Coastal-Style Roasted Sea Bass or Other Large Whole Fish
Try to use branches of fresh oregano, marjoram, or fennel here; they really make a tremendous difference. The first two are grown by many gardeners, and a good gardener can probably spare some. Bronze—herb—fennel grows wild all over southern California and is easy to find (it’s also grown by some gardeners). Occasionally you can find one of these in a big bunch at a market, too; you’ll need a big bunch to try the grilling option. In any case, choose a fish with a simple bone structure so it can be served and eaten easily. The best for this purpose are sea bass, red snapper, grouper, striped bass, and mackerel. One advantage in using the oven over the grill is that in roasting you can add some peeled, chunked potatoes to the bottom of the roasting pan as well; they’ll finish cooking along with the onions.
Skate with Brown Butter
I once thought that poached skate with brown butter was the highest and best use of this relative of shark, but then I began to sauté the fish, which is even better. Which you prefer depends, to some extent, on your tolerance for butter. I offer the sautéed version first and the more classic poached fish as a variation. For either, it’s easiest if you buy skate that has been “filleted,” that is, removed from its central cartilage (if it isn’t, just cook it a little longer; it will practically come off the “bone” by itself). But never, ever buy skate that has not been skinned; you simply will not get it off unless you resort to a pair of pliers—and even then it won’t be easy. This is a rich dish; serve it with salad and a light vegetable, no more, and you’ll be satisfied.

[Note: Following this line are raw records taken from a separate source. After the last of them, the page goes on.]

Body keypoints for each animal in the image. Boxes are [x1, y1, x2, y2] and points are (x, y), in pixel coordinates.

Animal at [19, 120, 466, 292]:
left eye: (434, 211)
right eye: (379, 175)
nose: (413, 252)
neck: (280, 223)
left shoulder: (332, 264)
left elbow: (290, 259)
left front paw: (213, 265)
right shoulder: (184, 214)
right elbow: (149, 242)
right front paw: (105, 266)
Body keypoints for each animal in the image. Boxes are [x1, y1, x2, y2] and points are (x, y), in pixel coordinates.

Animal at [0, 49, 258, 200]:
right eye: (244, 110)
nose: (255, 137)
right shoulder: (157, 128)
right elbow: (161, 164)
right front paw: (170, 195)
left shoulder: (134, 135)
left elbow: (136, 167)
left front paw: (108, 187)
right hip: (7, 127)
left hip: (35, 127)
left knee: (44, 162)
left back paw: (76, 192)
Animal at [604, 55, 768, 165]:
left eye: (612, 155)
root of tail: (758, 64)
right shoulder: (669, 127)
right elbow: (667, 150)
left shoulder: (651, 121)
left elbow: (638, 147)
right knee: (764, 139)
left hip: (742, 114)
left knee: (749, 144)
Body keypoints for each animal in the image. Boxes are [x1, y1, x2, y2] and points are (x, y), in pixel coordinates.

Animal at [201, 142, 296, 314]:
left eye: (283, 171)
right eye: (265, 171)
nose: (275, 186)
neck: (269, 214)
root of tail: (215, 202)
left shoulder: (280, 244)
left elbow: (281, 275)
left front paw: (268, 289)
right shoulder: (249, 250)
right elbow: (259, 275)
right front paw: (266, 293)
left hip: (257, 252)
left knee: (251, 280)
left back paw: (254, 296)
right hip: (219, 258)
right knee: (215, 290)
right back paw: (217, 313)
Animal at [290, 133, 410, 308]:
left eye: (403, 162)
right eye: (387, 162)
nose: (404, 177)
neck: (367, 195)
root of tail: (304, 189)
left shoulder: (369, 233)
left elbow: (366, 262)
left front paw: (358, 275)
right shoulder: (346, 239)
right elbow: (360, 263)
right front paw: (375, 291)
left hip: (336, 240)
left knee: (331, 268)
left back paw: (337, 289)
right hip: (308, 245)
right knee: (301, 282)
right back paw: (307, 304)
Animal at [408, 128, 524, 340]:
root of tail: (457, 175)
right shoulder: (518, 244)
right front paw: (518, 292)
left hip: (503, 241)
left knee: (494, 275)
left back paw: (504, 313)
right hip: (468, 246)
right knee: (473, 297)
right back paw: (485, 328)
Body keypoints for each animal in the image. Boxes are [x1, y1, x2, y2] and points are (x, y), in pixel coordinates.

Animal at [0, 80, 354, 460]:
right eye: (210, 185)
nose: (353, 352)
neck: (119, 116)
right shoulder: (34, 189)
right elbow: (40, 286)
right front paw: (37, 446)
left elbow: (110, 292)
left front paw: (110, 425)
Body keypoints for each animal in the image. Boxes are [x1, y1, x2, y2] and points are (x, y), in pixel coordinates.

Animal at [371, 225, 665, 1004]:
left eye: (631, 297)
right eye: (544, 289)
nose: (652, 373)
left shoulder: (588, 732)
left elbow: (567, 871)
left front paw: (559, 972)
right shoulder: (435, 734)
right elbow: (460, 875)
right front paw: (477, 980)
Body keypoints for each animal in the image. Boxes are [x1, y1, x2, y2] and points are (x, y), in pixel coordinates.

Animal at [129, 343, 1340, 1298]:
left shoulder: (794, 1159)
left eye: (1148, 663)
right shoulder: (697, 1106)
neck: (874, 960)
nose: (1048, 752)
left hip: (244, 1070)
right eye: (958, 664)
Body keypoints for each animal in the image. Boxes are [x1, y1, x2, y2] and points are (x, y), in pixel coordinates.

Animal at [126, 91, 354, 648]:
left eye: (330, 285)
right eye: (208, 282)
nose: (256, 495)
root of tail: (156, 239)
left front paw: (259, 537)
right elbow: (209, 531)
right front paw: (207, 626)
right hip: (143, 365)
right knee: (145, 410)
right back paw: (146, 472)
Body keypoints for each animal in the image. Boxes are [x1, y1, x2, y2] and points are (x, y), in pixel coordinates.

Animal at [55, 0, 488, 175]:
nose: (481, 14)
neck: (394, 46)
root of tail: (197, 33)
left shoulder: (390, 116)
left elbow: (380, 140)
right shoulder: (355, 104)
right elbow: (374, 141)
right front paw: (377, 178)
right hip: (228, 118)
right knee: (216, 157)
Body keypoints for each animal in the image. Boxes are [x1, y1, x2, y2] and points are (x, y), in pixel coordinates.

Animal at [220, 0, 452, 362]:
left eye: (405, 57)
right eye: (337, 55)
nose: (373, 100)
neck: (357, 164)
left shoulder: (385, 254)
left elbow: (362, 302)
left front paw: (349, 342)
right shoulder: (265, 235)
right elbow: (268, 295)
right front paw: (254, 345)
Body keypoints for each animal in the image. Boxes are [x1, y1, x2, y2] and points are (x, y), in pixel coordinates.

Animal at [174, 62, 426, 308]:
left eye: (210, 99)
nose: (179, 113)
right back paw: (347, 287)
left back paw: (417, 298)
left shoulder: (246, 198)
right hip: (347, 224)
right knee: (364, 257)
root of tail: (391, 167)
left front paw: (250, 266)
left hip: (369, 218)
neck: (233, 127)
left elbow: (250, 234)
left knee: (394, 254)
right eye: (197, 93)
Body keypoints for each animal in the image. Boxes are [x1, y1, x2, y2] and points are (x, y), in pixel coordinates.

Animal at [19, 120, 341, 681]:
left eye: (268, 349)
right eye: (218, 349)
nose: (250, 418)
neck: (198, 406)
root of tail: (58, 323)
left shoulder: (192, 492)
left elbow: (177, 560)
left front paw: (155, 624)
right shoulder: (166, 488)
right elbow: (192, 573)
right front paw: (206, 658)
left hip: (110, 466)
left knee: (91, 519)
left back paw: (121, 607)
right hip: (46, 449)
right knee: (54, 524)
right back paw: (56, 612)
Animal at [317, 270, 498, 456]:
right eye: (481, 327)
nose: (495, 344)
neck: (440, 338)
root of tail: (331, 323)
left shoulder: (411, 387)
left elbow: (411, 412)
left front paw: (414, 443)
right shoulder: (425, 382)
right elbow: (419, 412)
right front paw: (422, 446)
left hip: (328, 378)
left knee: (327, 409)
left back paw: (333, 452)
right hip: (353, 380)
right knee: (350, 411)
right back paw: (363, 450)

“Grilled” Mackerel with Garlic and Rosemary
I had a dish similar to this one in Provence at least twenty years ago and have never stopped making it. Few preparations do as much justice to dark-fleshed fish. Like many “grilled” dishes, this one is better made in the broiler, where you have far more control. A potato gratin, like the one on page 482, would be suitable here, as would Peasant-Style Potatoes (page 477). Of course, a simple vegetable dish or two would also be wonderful, as mackerel is pretty rich in its own right.